En México nos preocupa y nos irrita la expansión de la narcocultura, donde el referente es la imagen del hombre bravucón, que conduce camionetas blindadas, que está armado, vive de parranda y se dedica al narcotráfico. Sin embargo, todos somos responsables, al menos por omisión, de este fenómeno, pues hemos tolerado convertir en falsos héroes a delincuentes, asesinos y traficantes. Basta con escuchar la música, leer los textos o ver las imágenes, series y películas que promueven la apología del delito en la narcocultura sin que haya acción alguna, pública o privada, que las detenga.
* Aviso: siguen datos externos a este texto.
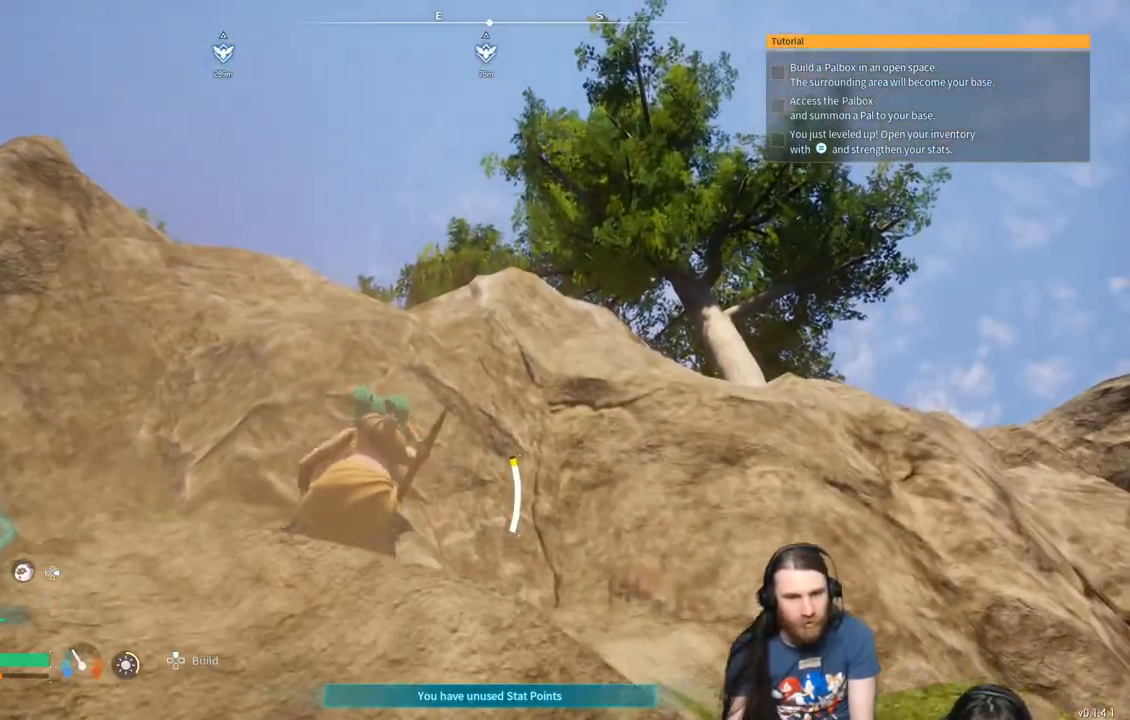
{"dt_ms": 500, "buttons": [], "left_stick": "up", "right_stick": "center", "events": []}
Los hombres hemos dejado atrás nuestra relación directa e inmediata con la realidad —hoy todo es digital, frío e impersonal—. Nuestras percepciones sensoriales ya no cuentan, lo concreto se confunde y se enmaraña en un juego que vuelve desechable hasta la vida misma, pues bajo el falso entendimiento de la autonomía y la libre determinación de la persona, se promueven ideas y acciones que llevan al suicidio de la vida colectiva.

Nuestra cuestionable evolución, y la falsa idea de libertad que tenemos, nos ha llevado primero a buscar lo necesario, después lo útil, en seguida a promover lo cómodo, luego a deleitarnos con el placer para entregarnos a la búsqueda del lujo y lo banal y finalmente a enloquecer con la dilapidación de bienes, porque todo se vuelve desechable, de temporada y con vigencia sujeta a la moda.

Si queremos recuperar el Estado de derecho, requerimos poner freno a la falsa concepción de una libertad que nos está llevando a la autodestrucción. Nunca el hombre había sido tan salvaje consigo mismo, mientras con los avances tecnológicos y científicos que hoy tenemos, podríamos resolver la gran mayoría de los problemas del mundo. Es necesario reconstruir la moral pública objetiva, a través de los valores y principios que orientan la vida cultural de cada pueblo, en las expresiones jurídicas, éticas, cívicas y religiosas, pues son éstas los hilos conductores de los lazos de pertenencia, solidaridad y convivencia de todas las sociedades, desde que el hombre apareció en el Paleolítico hasta nuestros días; desde que la racionalidad dio origen al lenguaje, y éste dio paso a la organización social en la los hombres hemos vivido y seguiremos viviendo, al menos hasta que nosotros mismos nos lo permitamos.